* [REQUIREMENT] Each entry below must be repeated exactly. Leave the pictures out of it.

------ MATERIAL PROVIDED

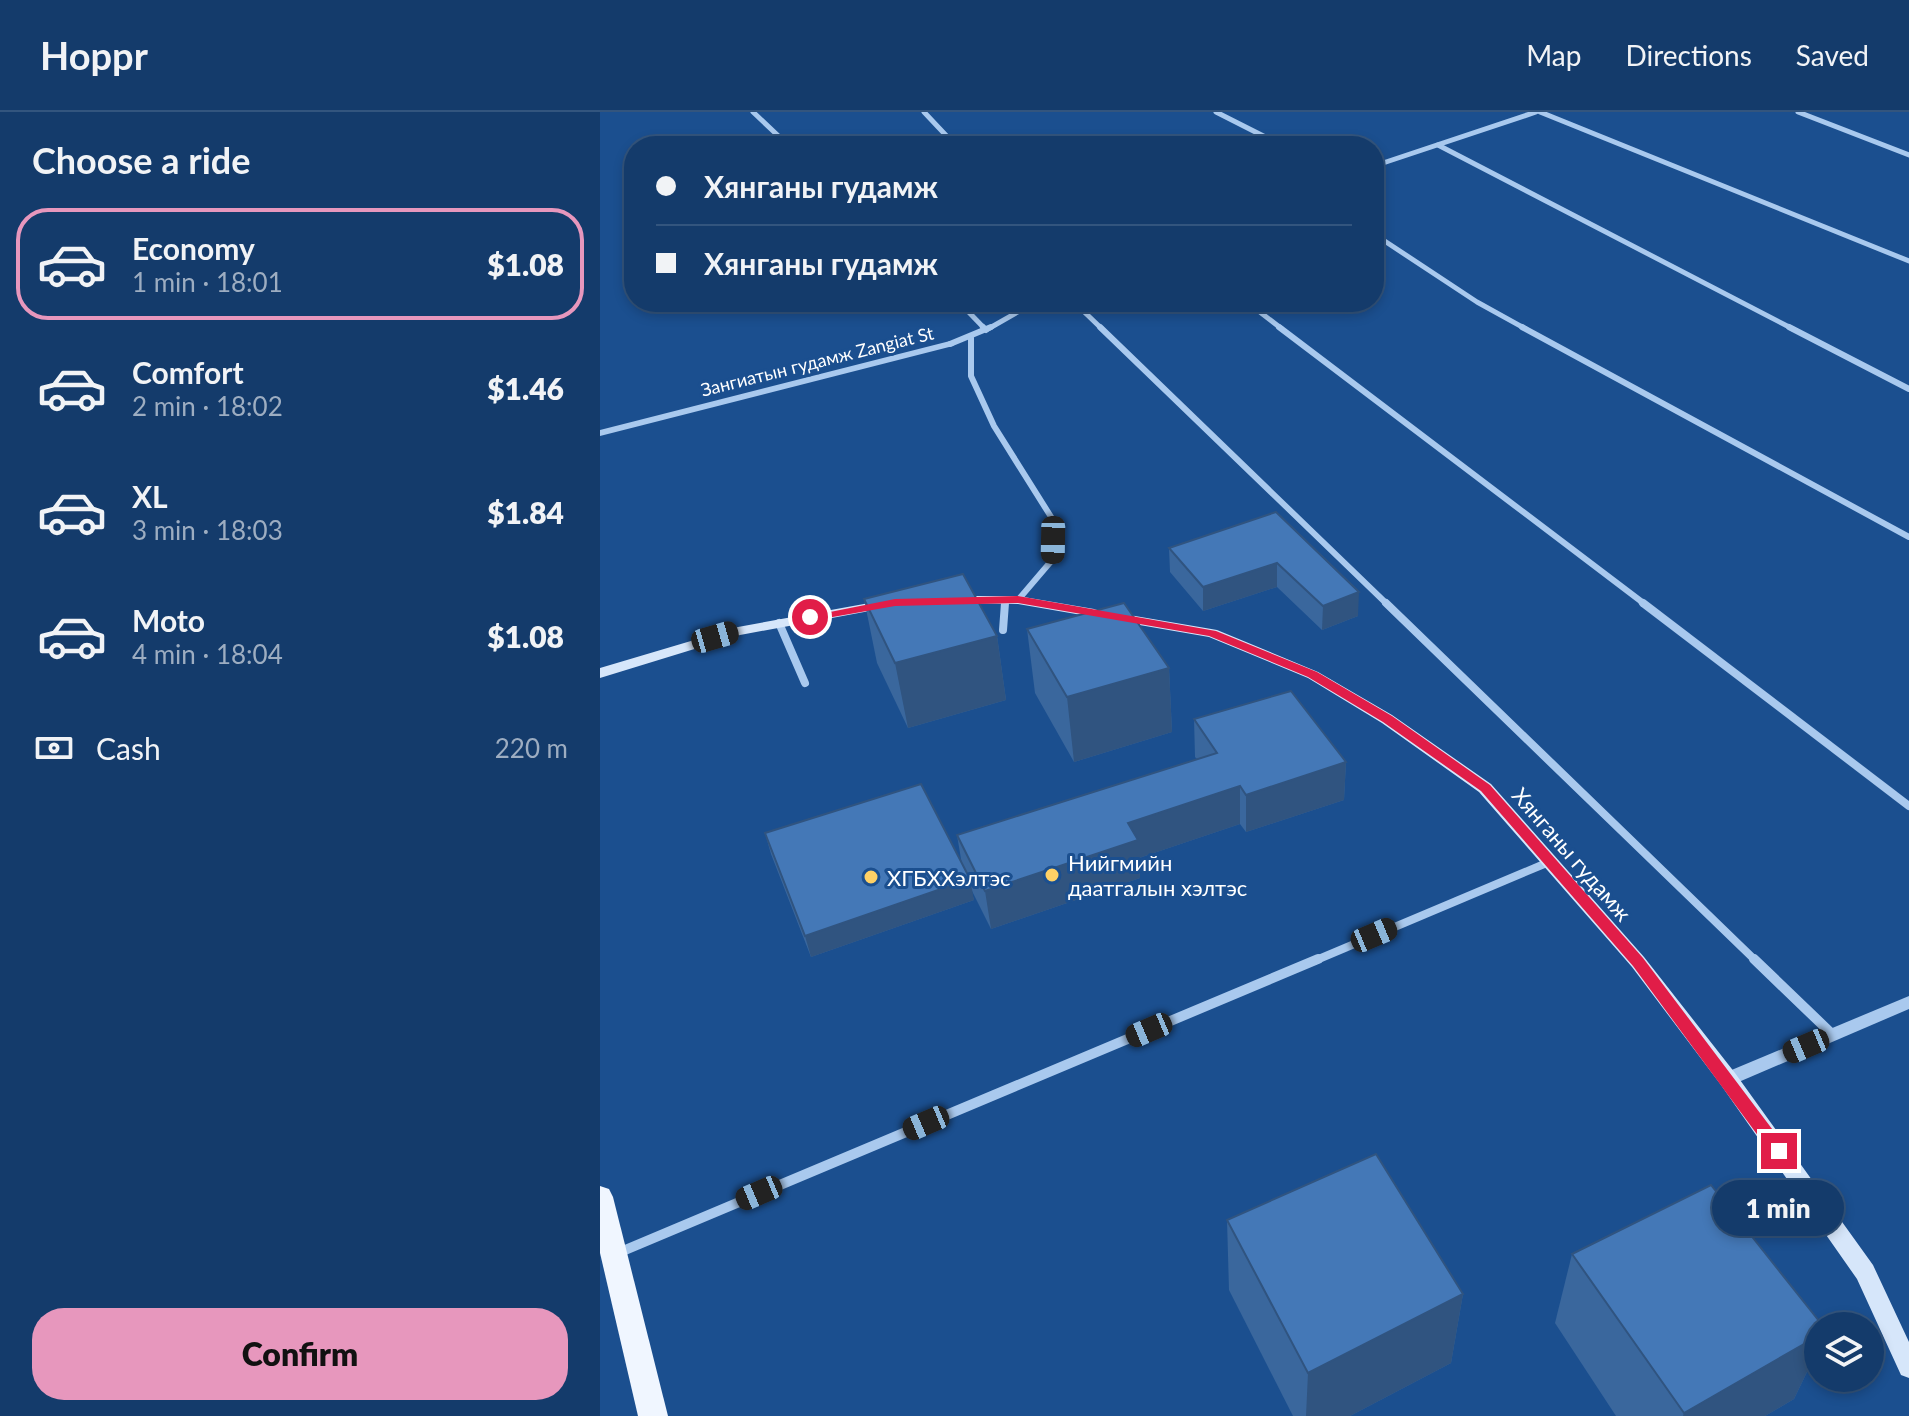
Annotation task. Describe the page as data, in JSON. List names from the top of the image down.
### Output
{
  "streets": {
    "main road": ["Хянганы гудамж"],
    "street": ["Зангиатын гудамж Zangiat St"]
  },
  "places": ["Нийгмийн даатгалын хэлтэс", "ХГБХХэлтэс"],
  "page": {
    "header": "Hoppr",
    "nav": ["Map", "Directions", "Saved"],
    "heading": "Choose a ride",
    "banner": ["Хянганы гудамж", "Хянганы гудамж"],
    "list": [
      {
        "name": "Economy",
        "note": "1 min · 18:01",
        "value": "$1.08"
      },
      {
        "name": "Comfort",
        "note": "2 min · 18:02",
        "value": "$1.46"
      },
      {
        "name": "XL",
        "note": "3 min · 18:03",
        "value": "$1.84"
      },
      {
        "name": "Moto",
        "note": "4 min · 18:04",
        "value": "$1.08"
      }
    ],
    "pay": ["Cash", "220 m"],
    "bubble": "1 min",
    "buttons": "Confirm"
  }
}
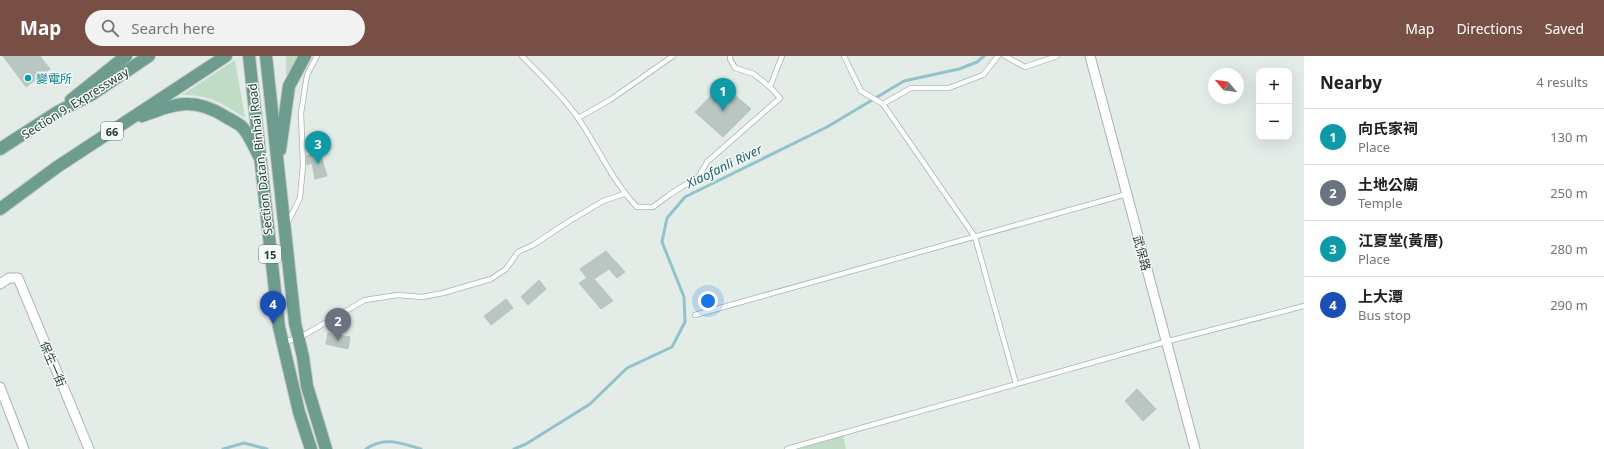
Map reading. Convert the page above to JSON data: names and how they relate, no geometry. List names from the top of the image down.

------------

* [EXERCISE RESPONSE]
Annotation task. Describe the page as data, in JSON. List names from the top of the image down.
### Output
{
  "streets": {
    "main road": ["Хянганы гудамж"],
    "street": ["Зангиатын гудамж Zangiat St"]
  },
  "places": ["Нийгмийн даатгалын хэлтэс", "ХГБХХэлтэс"],
  "page": {
    "header": "Hoppr",
    "nav": ["Map", "Directions", "Saved"],
    "heading": "Choose a ride",
    "banner": ["Хянганы гудамж", "Хянганы гудамж"],
    "list": [
      {
        "name": "Economy",
        "note": "1 min · 18:01",
        "value": "$1.08"
      },
      {
        "name": "Comfort",
        "note": "2 min · 18:02",
        "value": "$1.46"
      },
      {
        "name": "XL",
        "note": "3 min · 18:03",
        "value": "$1.84"
      },
      {
        "name": "Moto",
        "note": "4 min · 18:04",
        "value": "$1.08"
      }
    ],
    "pay": ["Cash", "220 m"],
    "bubble": "1 min",
    "buttons": "Confirm"
  }
}
Map reading. Convert the page above to JSON data: names and how they relate, no geometry. List names from the top of the image down.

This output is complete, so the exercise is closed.